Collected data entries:
■ ■ ■

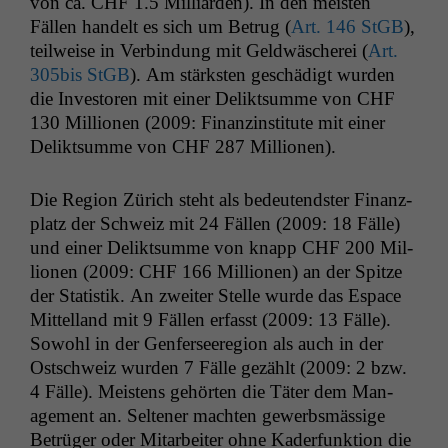
von ca.
CHF
1.5 Mil­liar­den). In den meis­ten
Fällen han­delt es sich um Betrug (
Art. 146 StGB
),
teil­weise in Verbindung mit Geld­wäscherei (
Art.
305bis StGB
). Am stärk­sten geschädigt wur­den
die Inve­storen mit ein­er Delik­t­summe von
CHF
130 Mil­lio­nen (2009: Finanzin­sti­tute mit ein­er
Delik­t­summe von
CHF
287 Millionen).
Die Region Zürich ste­ht als bedeu­tend­ster Finanz­
platz der Schweiz mit 24 Fällen (2009: 18 Fälle)
und ein­er Delik­t­summe von knapp
CHF
200 Mil­
lio­nen (2009:
CHF
166 Mil­lio­nen) an der Spitze
der Sta­tis­tik. An zweit­er Stelle wurde das Espace
Mit­tel­land mit 9 Fällen erfasst (2009: 13 Fälle).
Sowohl in der Gen­ferseere­gion als auch in der
Ostschweiz wur­den 7 Fälle gezählt (2009: 2 bzw.
4 Fälle). Meis­tens gehörten die Täter dem Man­
age­ment an. Sel­tener macht­en gewerb­smäs­sige
Betrüger oder Mitar­beit­er ohne Kader­funk­tion die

■ ■ ■

## Exercise goal
Repeat every line of text in the listing without any change, leaving out the pictures.

## Your response
von ca.
CHF
1.5 Mil­liar­den). In den meis­ten
Fällen han­delt es sich um Betrug (
Art. 146 StGB
),
teil­weise in Verbindung mit Geld­wäscherei (
Art.
305bis StGB
). Am stärk­sten geschädigt wur­den
die Inve­storen mit ein­er Delik­t­summe von
CHF
130 Mil­lio­nen (2009: Finanzin­sti­tute mit ein­er
Delik­t­summe von
CHF
287 Millionen).
Die Region Zürich ste­ht als bedeu­tend­ster Finanz­
platz der Schweiz mit 24 Fällen (2009: 18 Fälle)
und ein­er Delik­t­summe von knapp
CHF
200 Mil­
lio­nen (2009:
CHF
166 Mil­lio­nen) an der Spitze
der Sta­tis­tik. An zweit­er Stelle wurde das Espace
Mit­tel­land mit 9 Fällen erfasst (2009: 13 Fälle).
Sowohl in der Gen­ferseere­gion als auch in der
Ostschweiz wur­den 7 Fälle gezählt (2009: 2 bzw.
4 Fälle). Meis­tens gehörten die Täter dem Man­
age­ment an. Sel­tener macht­en gewerb­smäs­sige
Betrüger oder Mitar­beit­er ohne Kader­funk­tion die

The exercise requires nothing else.